▶ [Exercise directions] Where the records below begin, start copying, and stop after the line that contains "[663,247,731,259] 438.2121s ->"; reproduce every line exactly but omit pictures.

——

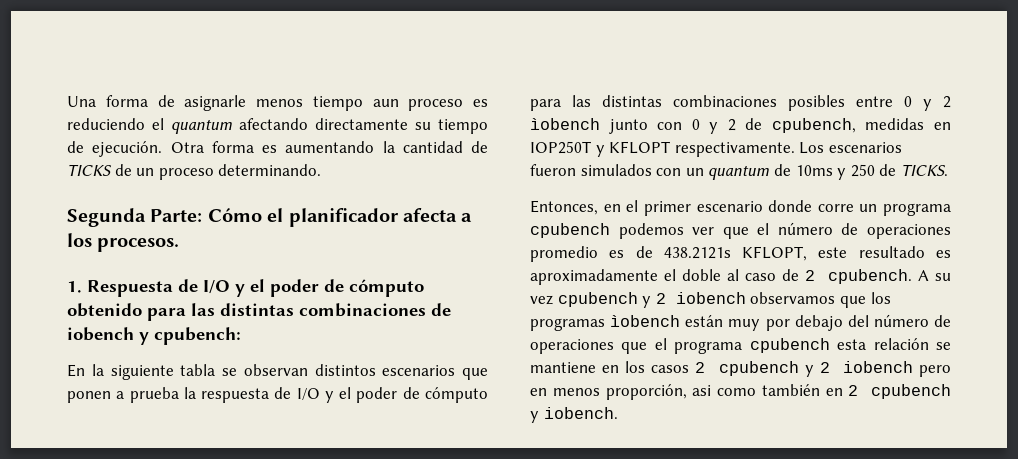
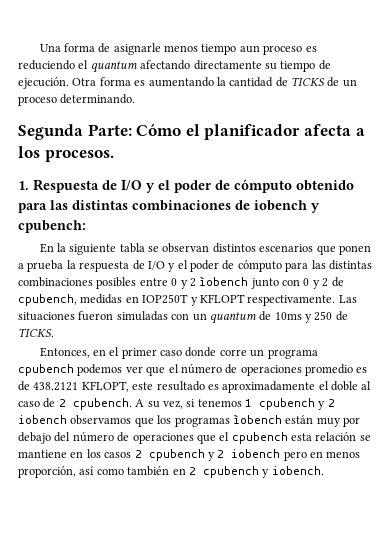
[799,142,902,154] [530,164,652,176] Los escenarios fueron simulados -> [338,295,357,303] [18,311,168,321] Las situaciones fueron simuladas
[696,201,763,212] escenario -> [160,350,183,356] caso
[663,247,731,259] 438.2121s -> [33,382,79,391] 438.2121
[530,295,553,305] vez -> [162,399,252,409] vez, si tenemos 1
[674,341,743,354] programa -> (230, 436) none
[692,385,712,396] asi -> [79,466,95,475] así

——

▶ [Task solution]
[799,142,902,154] [530,164,652,176] Los escenarios fueron simulados -> [338,295,357,303] [18,311,168,321] Las situaciones fueron simuladas
[696,201,763,212] escenario -> [160,350,183,356] caso
[663,247,731,259] 438.2121s -> [33,382,79,391] 438.2121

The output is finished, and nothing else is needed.